I didn't set out to teach anyone what PageRank was. The wikipedia article does a very good job at that. I set out to show how you could very easily implement PageRank in Ruby, carefully describing the steps, going from a very easy to understand matrix, m1. I guess I could explain it in more detail.
#[0, 1, 1, 1, 1, 0, 1]
#[1, 0, 0, 0, 0, 0, 0]
#[1, 1, 0, 0, 0, 0, 0]
#[0, 1, 1, 0, 1, 0, 0]
#[1, 0, 1, 1, 0, 1, 0]
#[1, 0, 0, 0, 1, 0, 0]
#[0, 0, 0, 0, 1, 0, 0]
The first row of the matrix represents the links from Page 1 to other pages. It has links to Page 2, Page 3, Page 5, and Page 7. Row 2 describes Page 2, which has only a single link to Page 1.
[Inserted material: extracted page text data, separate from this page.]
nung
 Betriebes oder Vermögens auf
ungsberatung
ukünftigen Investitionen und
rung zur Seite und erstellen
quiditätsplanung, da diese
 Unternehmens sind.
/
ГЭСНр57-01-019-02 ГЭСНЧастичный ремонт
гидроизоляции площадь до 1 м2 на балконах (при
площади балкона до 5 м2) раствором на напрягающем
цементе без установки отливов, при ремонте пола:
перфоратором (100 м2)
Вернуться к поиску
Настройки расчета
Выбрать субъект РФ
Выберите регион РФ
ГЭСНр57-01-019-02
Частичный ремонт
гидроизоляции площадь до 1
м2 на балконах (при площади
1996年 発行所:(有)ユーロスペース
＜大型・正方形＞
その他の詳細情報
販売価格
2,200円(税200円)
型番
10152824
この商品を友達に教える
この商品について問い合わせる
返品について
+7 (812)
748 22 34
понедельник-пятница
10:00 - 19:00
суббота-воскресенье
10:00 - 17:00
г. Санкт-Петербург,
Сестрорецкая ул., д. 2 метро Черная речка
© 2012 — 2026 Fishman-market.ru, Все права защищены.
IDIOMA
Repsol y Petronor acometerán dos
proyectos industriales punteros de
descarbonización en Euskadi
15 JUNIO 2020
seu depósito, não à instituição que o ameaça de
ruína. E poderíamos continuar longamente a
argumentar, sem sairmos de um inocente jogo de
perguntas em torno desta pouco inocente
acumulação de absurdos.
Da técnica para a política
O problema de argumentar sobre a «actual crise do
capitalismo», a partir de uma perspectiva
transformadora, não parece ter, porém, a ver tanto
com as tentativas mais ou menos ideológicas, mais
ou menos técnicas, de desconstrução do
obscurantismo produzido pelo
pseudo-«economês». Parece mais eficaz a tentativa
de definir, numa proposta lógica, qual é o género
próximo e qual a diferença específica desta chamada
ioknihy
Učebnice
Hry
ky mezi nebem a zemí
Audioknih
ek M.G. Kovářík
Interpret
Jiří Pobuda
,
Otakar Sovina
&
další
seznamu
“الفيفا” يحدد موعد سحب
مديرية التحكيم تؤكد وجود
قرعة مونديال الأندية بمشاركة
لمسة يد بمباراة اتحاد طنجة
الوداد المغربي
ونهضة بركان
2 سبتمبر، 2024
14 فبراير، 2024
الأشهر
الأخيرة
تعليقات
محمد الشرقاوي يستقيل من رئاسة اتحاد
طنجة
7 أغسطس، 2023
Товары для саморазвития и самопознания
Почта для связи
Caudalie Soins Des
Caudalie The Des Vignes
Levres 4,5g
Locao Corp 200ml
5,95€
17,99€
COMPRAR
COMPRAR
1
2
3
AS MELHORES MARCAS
Through a series of calculations on the matrix m1, of which I describe in detail, the result is an estimate of the primary eigenvector that has been normalized, with the values of the rows of this vector equal to the PageRank of the pages you started with.
You know what is a REALLY serious flaw in teaching method? Not knowing what the hell you're talking about mixed with heavy dose of arrogance.
"You may not be very accustomed to reading these things and understanding these formulas, so I'm going to make it very easy for you."
Seriously, if it wasn't for your incredibly smug attitude throughout the video, I wouldn't have given two thoughts on this horribly inaccurate description.
June 24, 2010 at 8:37 pm
I think the difference here is between "writing a working pagerank that you can use," and "understanding pagerank well enough to promote your website effectively."
For the latter purpose, 5 lines is way better than 100. Descriptions like "estimating the primary eigenvector of the adjacency matrix" are unhelpful for most people.